The type of prey the hawk-owl catches will determine its eating strategy. For mammalian prey the ritual is generally the same: the northern hawk-owl will eviscerate its prey, eat the head first (especially for prey like the red squirrel, whose head is fairly large), and then, when tackling larger prey, it will eat the organs and cache the remains; with smaller prey, the owl will simply swallow the body whole.

==Conservation and status==
Due to its low density occurrence, sporadic fluctuations, and remote breeding locations, the northern hawk-owl is one of the least studied and poorly understood birds in North America. As a result, it is almost impossible to properly estimate its numbers.

In Yukon, northern hawk-owl densities were estimated to be between zero and six pairs per 100 km2. Despite these low densities, the North American population is thought to be fairly large given that they occur throughout the boreal forest. Duncan and Harris (1997) estimated that this population contains between 10,000 and 50,000 pairs.

Populations are known to fluctuate with cycles of small rodents and irruptions are known to occur in sub-boreal regions throughout the world. In Scandinavia, populations have been reported to vary from a few hundred birds in certain years to over 4000 birds in others and even up to 10,000 breeding pairs in optimal years. Irruptions can be used as indicators of small mammal abundance and in eastern North America, southern irruptions have been linked with low densities of red-backed voles in the high boreal forest.

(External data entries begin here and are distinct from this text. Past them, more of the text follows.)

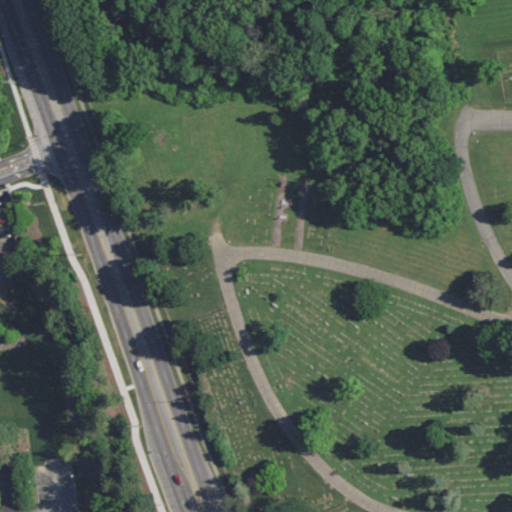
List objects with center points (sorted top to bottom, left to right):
road: (31, 21)
road: (57, 93)
road: (38, 159)
road: (466, 182)
road: (91, 187)
road: (122, 216)
park: (326, 234)
parking lot: (8, 243)
road: (222, 252)
road: (226, 267)
park: (58, 348)
road: (150, 362)
road: (215, 472)
parking lot: (54, 486)
road: (54, 491)
road: (194, 502)
road: (201, 502)
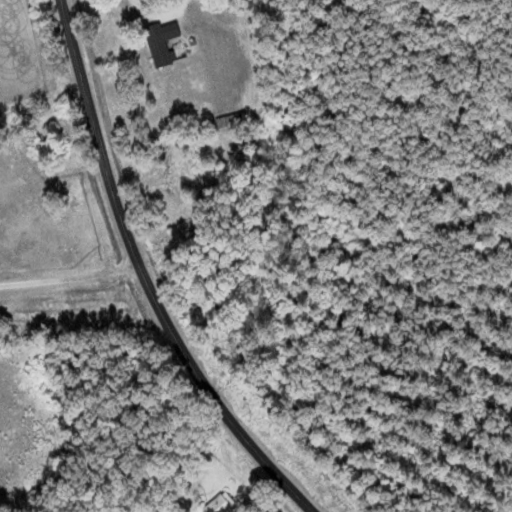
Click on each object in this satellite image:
building: (166, 42)
road: (146, 276)
building: (225, 504)
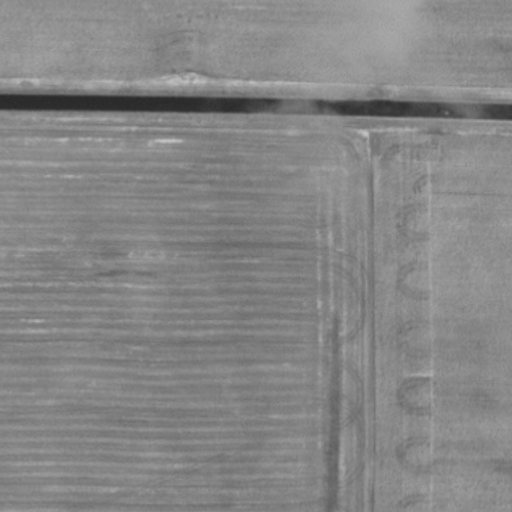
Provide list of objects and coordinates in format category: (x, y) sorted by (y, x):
road: (256, 96)
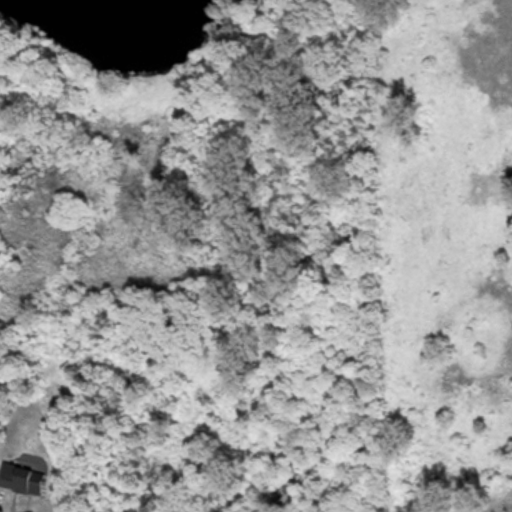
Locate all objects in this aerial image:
building: (27, 484)
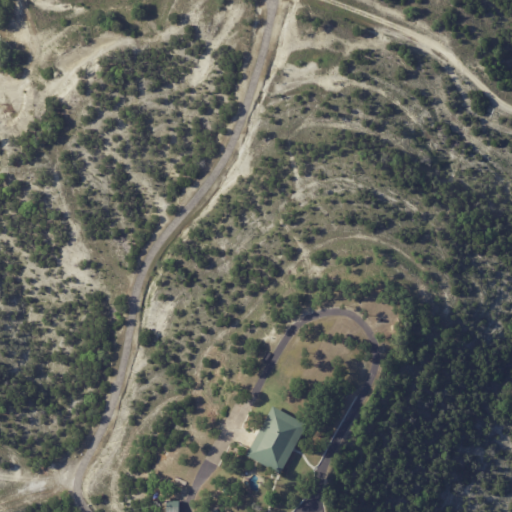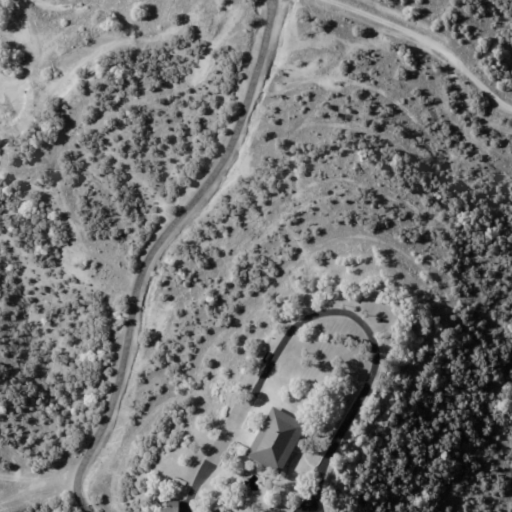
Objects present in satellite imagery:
road: (398, 29)
road: (470, 87)
road: (147, 260)
road: (269, 361)
building: (280, 438)
building: (276, 439)
building: (172, 506)
building: (176, 506)
building: (218, 510)
road: (154, 511)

In North America, over 50% of the northern hawk-owls' breeding territory occurs in non-commercial boreal forests and as long as nothing threatens their northern habitats, no known factors challenge their existence. However, it is unknown what effects modern forestry would have on population levels because although it would decrease nesting localities, it would simultaneously create ideal habitat for Microtus prey. Fire suppression by humans is believed to negatively affect northern hawk-owl populations by reducing open areas for hunting and dead wood to nest in.

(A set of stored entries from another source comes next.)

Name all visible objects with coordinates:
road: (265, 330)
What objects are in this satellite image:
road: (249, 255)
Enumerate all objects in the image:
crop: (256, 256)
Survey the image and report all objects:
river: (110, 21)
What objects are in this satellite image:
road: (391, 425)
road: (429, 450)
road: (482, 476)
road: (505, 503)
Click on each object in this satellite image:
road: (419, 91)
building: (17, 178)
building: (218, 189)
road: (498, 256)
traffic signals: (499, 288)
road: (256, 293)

The status and conservation of this species is uncertain. A report by the Committee On the Status of Endangered Wildlife In Canada (COSEWIC) recommended that no designation be assigned for the northern hawk-owl. Compared to the nineteenth century, southern irruptions in the New and Old World appear to have declined. Also, North American populations seem to be declining, although no proper documentation exists to confirm this trend. In Canada, it was ranked 85th overall to set conservation, research, or monitoring priorities. Downes et al. (2000) considered the hawk-owl to be of medium concern, but with a high priority to improve monitoring.

==In falconry==
The northern hawk-owl is considered a falconry bird in Ontario, and may be used to hunt small game with a proper license.